MAROC
06/02/2018 14h:16 CET | Actualisé 06/02/2018 14h:20 CET

68 millions de filles risquent des mutilations génitales féminines d'ici 2030

James Akena / Reuters
Prisca Korein, a 62-year-old traditional surgeon, holds razor blades before carrying out female genital mutilation on teenage girls from the Sebei tribe in Bukwa district, about 357 kms (214 miles) northeast of Kampala, December 15, 2008. The ceremony was to initiate the teenagers into womanhood according to Sebei traditional rites. REUTERS/James Akena (UGANDA)

DROIT DES FEMMES - C'est un chiffre glaçant que communique le Fonds des Nations unis pour la population (FNUAP), à l'occasion de la Journée internationale de tolérance zéro à l’égard des mutilations génitales féminines (MGF). Selon un rapport publié ce 6 février, d'ici 2030, près de 68 millions de filles risquent d’être victimes de ces pratiques reconnues comme une violation des droits de la personne.

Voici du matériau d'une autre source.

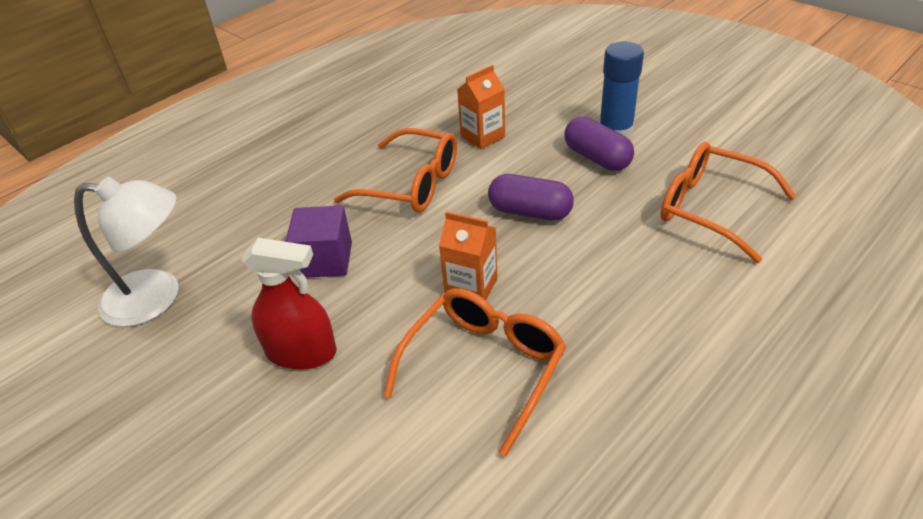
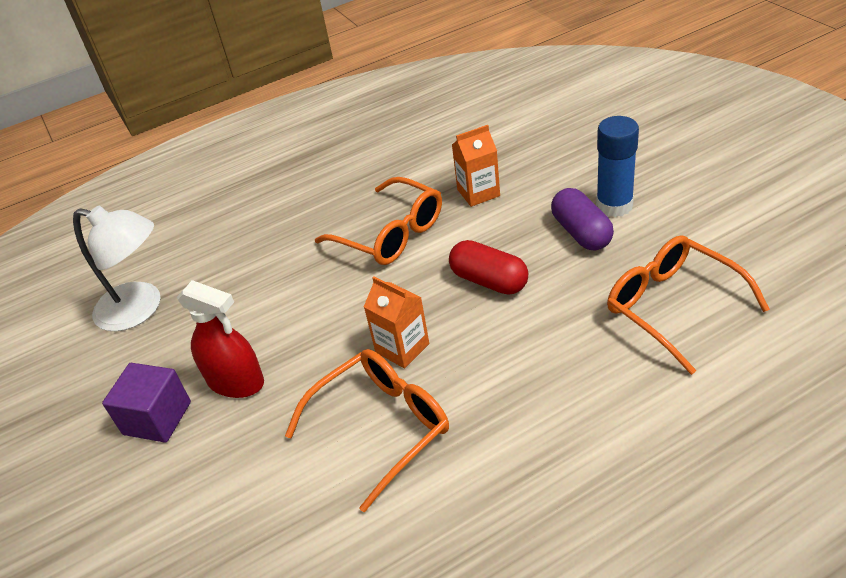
camera: 20 degrees right, 0 degrees up
purple cube [285,205,352,278] -> purple cube moved to [102,363,191,443]
purple capsule [488,174,574,221] -> red capsule [449,240,528,295]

D'après les statistiques actuels, le FNUAP estime qu'il y a près de 3,9 millions de filles mutilées chaque année. D'ici 2030, si la tendance ne s'inverse pas, le nombre de victimes devrait perpétuellement augmenter et passer à 4,6 millions par an.

Ces chiffres ont été obtenus en utilisant une méthode plus poussée pour générer des données de risque spécifiques à l'âge. On dénombre actuellement 44 millions de jeunes filles âgées de moins de 14 ans ayant subi des mutilations génitales féminines, principalement en Gambie (56%), en Mauritanie (54%) et en Indonésie, où presque la moitié des filles de moins de 11 ans ont subi cette pratique.

Concernant le taux de prévalence parmi les filles et femmes âgées de 15 à 49 ans, il est le plus élevé en Somalie avec 98% de ces femmes mutilées, suivi de la Guinée avec 97% et Djibouti avec 93%. Si l'Afrique est le continent qui compte le plus de mutilations génitales féminines réalisées, les MGF sont également pratiquées de manière plus limitée en Irak, au Yemen, en Inde, dans les Émirats arabes unis, en Israël, en Jordanie, en Oman, en Arabie saoudite, en Indonésie et en Malaisie, mais il existe peu de données qui permettent d'en statuer la prévalence selon un rapport de l'UNICEF de 2013.

En somme, plus de 200 millions de femmes dans le monde vivent aujourd'hui avec des parties génitales altérées ou lésées, pour des raisons non médicales.

Eradiquer le fléau

Des motifs culturels, religieux et sociaux motivent ces pratiques auxquelles se plient des familles pour ne pas être rejetées par leur communauté.

Les conséquences de ces mutilations génitales féminines, réalisées avec un couteau ou une lame de rasoir, souvent sans anesthésie, sont désastreuses: saignements conséquents, kystes, infertilité, infections, diminution du plaisir sexuel, complications à l’accouchement qui entraient des risques de décès chez le nouveau-né plus élevés.

L'ONU en appelle, de manière urgente, à mettre fin à ce fléau d'ici 2030 en répondant à l'Objectif 5 de développement durable, qui vise à "éliminer toutes les pratiques préjudiciables, telles que le mariage des enfants, le mariage précoce ou forcé et la mutilation génitale féminine" et répondre aux besoins de santé sexuelle et reproductive des femmes et des filles qui en subissent les conséquences.

Pour ce faire, "une plus grande volonté politique, un engagement communautaire et des investissements ciblés de nature à modifier les normes sociales et les pratiques", sont requis selon la directrice exécutive du FNUAP, Natalia Kanem.

L‘élimination des MFG est un combat auxquels prennent part de nombreuses organisations intergouvernementales comme l’Union Africaine, l’Organisation de la Coopération Islamique et l'Union Européenne et fait l’objet de trois résolutions de l’Assemblée générale des Nations Unies.

Plusieurs pays africains tels que le Kenya, l’Ouganda, la Guinée-Bissau, le Nigeria et la Gambie ont par ailleurs adopté, dernièrement, des lois criminalisant les MGF.